▸ **WHAT THE TASK REQUIRES**:
Go to the line that includes "Camera depth of the armchair at (1246, 644)?" and retype it, then every line after it to the end of the data, adding nothing.
○ ○ ○ ○
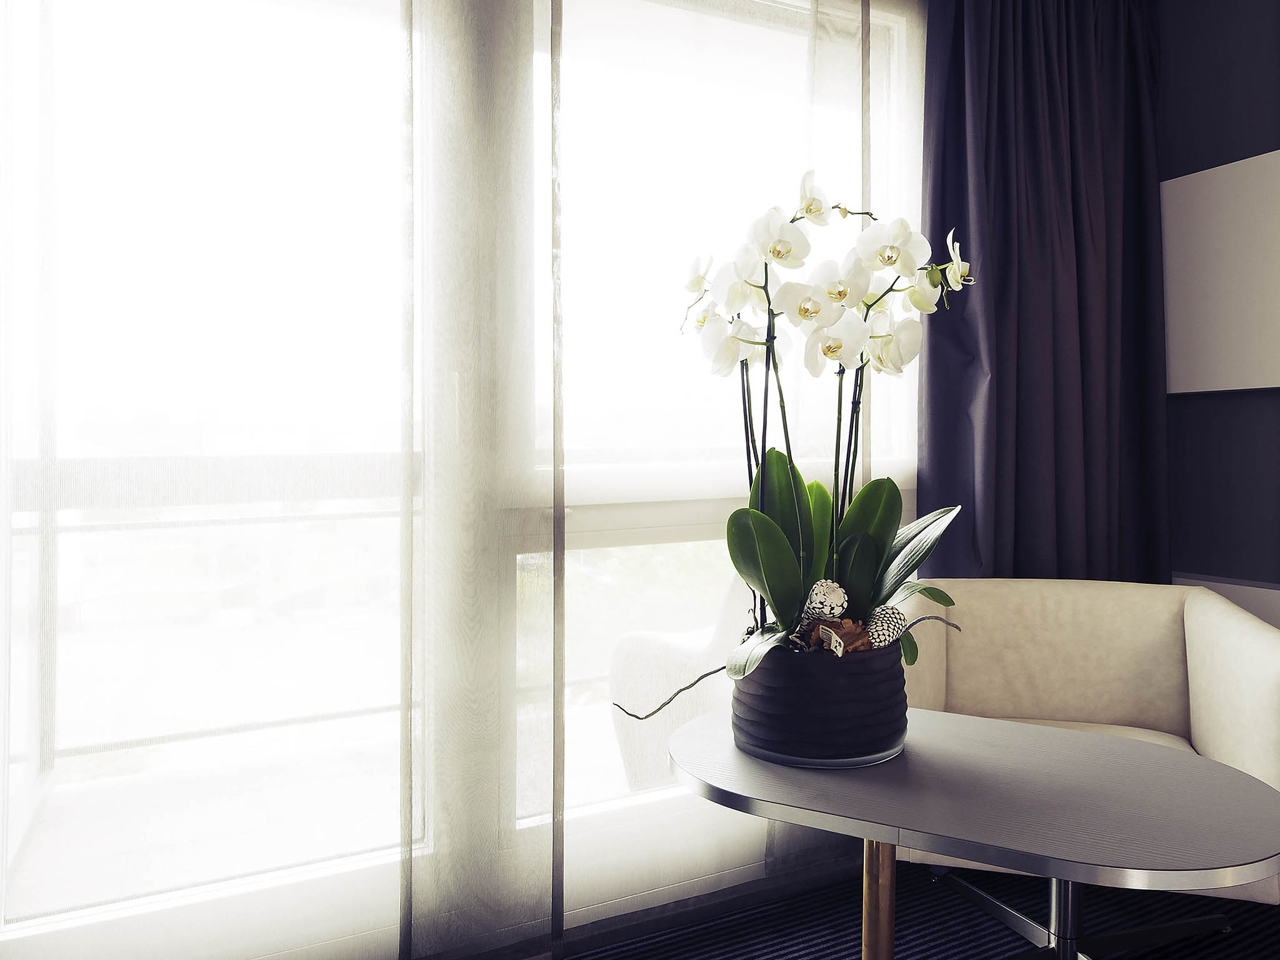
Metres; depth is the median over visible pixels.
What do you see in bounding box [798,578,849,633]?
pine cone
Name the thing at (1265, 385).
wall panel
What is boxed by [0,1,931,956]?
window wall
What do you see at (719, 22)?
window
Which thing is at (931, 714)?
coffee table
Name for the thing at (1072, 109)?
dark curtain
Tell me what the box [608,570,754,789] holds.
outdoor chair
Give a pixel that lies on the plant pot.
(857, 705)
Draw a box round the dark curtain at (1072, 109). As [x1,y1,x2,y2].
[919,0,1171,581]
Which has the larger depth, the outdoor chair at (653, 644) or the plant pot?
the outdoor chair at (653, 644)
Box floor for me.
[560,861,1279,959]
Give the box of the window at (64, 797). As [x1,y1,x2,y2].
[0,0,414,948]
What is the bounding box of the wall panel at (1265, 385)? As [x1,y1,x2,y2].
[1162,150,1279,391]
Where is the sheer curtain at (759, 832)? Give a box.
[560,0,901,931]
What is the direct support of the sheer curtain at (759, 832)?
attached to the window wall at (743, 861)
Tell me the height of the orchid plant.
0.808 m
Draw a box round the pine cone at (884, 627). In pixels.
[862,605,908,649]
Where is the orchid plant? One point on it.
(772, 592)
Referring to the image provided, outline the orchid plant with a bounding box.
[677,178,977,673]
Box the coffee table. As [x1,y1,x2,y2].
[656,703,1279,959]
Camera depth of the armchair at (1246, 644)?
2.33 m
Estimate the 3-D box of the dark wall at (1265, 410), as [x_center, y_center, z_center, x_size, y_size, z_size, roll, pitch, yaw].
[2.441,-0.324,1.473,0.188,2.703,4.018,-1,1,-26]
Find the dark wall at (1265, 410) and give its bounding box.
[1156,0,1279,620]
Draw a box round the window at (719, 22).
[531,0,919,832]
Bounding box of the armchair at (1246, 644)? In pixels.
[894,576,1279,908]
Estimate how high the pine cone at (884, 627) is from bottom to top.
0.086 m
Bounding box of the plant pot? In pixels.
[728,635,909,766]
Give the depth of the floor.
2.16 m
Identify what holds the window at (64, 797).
○ ○ ○ ○
▸ **WRITTEN RESPONSE**:
Camera depth of the armchair at (1246, 644)?
2.33 m
Estimate the 3-D box of the dark wall at (1265, 410), as [x_center, y_center, z_center, x_size, y_size, z_size, roll, pitch, yaw].
[2.441,-0.324,1.473,0.188,2.703,4.018,-1,1,-26]
Find the dark wall at (1265, 410) and give its bounding box.
[1156,0,1279,620]
Draw a box round the window at (719, 22).
[531,0,919,832]
Bounding box of the armchair at (1246, 644)? In pixels.
[894,576,1279,908]
Estimate how high the pine cone at (884, 627) is from bottom to top.
0.086 m
Bounding box of the plant pot? In pixels.
[728,635,909,766]
Give the depth of the floor.
2.16 m
Identify what holds the window at (64, 797).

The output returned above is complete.